Bisogna che si creino le zone dei vitigni, ogni cantina coltivi le sue specificità.

Forse la Regione dovrebbe dare delle indicazioni.

Non si può sempre aspettare la Regione che risolva i problemi dei produttori.

Già, ma torniamo all’attualità e ai problemi da affrontare dall’amministrazione regionale. Qual è la vostra posizione riguardo l’attribuzione dei terreni agricoli dell’amministrazione pubblica ai privati che vogliono investire nel settore?

Ci sarà a breve un bando per l’assegnazione di molti ettari di proprietà pubblica, anche se io nutro alcuni dubbi sull’operazione. Mi ricordo che attraverso la riforma agro pastorale fu fatta la più grande assegnazione di terre pubbliche in Italia, favorendo di fatto però i grandi proprietari. In ogni caso, oggi c’è il pericolo di disfarsi di appezzamenti preziosi che potrebbero essere utilizzati dalla Regione per attività vivaistica ad esempio, sperimentazione da parte dell’Università.
Io vorrei che ci fosse una sola condizione necessaria: che siano i giovani a richiederle, e poi creare le condizioni perché le imprese si sviluppino.
Vorrei anche evitare il “cannibalismo della pecora” anche se il prezzo del latte è aumentato ed è remunerativo, non usare i terreni solo per pascolo. Il contadino migliora i terreni anche per i pastori.
Noi dobbiamo puntare ad una coltura intensiva di qualità, che presupponga però molta preparazione, che produca lavoro. Che tutti gli enti legati all’agricoltura facciano da assistenti all’impresa che nasce e cresce.

Un altro settore a cui teniamo molto è il bosco. In Sardegna non si investe più sulla ricchezza delle foreste, dobbiamo fare coltura del bosco, preservarlo e coltivarlo. Preservarlo dando anche incentivi ai pastori, custodi del territorio, perché non partano gli incendi.
La foresta che crea anche posti di lavoro, investire nella coltivazione e sfruttamento della foresta. Sappiamo che pur essendo la regione con più ettari di foresta, la Sardegna importa legna da ardere e pellets per le caldaie, è un controsenso. Investire nelle foreste non comporta spese rilevanti per la Regione, con un ritorno dal punto di vista economico e lavorativo molto ingente. Lavorare il sottobosco limiterebbe anche gli incendi, migliora la salute generale degli alberi ecc.
Creare un circuito virtuoso che protegga la natura e crei economia, tutto questo si traduce in un risparmio enorme per la Regione. Una parte del progetto potrebbe riguardare la cura e coltivazione del bosco, un’altra la produzione di legna per energia o per riscaldamento, tutto questo tenendo conto delle quote pubbliche da assegnare.

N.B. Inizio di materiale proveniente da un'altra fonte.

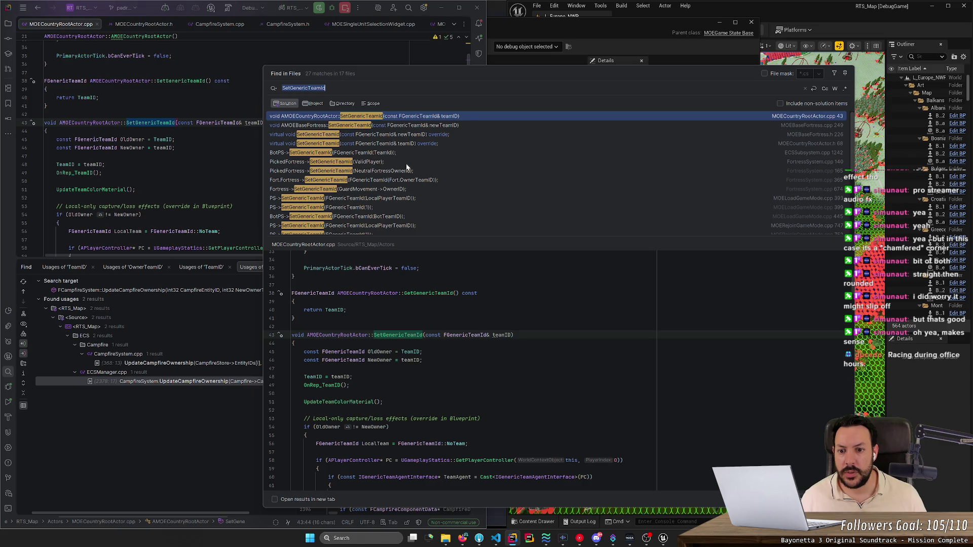
# Step: Preview the team 1 fallback in MOELoadGameMode.cpp, then open AMOEPlayerController::SetGenericTeamId
pyautogui.scroll(-2, 407, 167)
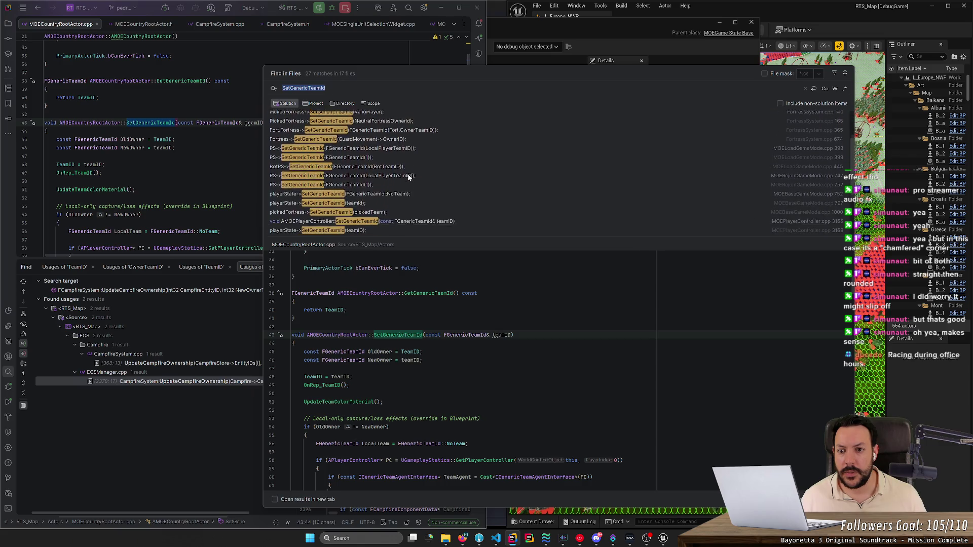
pyautogui.click(369, 154)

Tutto sembra far parte di un discorso più ampio, presuppone un incentivo per il ripopolamento delle zone rurali?

Certo, ma oltre a finanziamenti per la creazione di impresa, assegnazione di terreni, aiuti per comprare una casa, bisogna che si offrano servizi che possano garantire una vita dignitosa ai giovani. E’ impensabile che i piccoli paesi possano sopravvivere se non si investe in questo senso. La chiave sta nel modello di sviluppo per attirare giovani.

Ci sono così tante ricchezze archeologiche ad esempio che potrebbero attirare un turismo di qualità, attento alla cultura, l’ambiente e le tradizioni. Creare un sistema di ospitalità diffusa che offra la possibilità di vivere il territorio. Tante piccole economie che si affiancano, si intersecano che convivono e producono una pluralità di iniziative che creano una società evoluta. Questo è il sistema che immagino. Non abbandonare le piccole provincie come Nuoro, che rischia di diventare “una bidda con i semafori”. Ma se invece si pensa davvero ad investire in cultura, si potrebbero usare le strutture già esistenti. Per esempio per fare mostre itineranti del patrimonio artistico bancario sardo e nazionale, unire insomma cultura e mondo rurale. Questa è la mia ricetta per il futuro.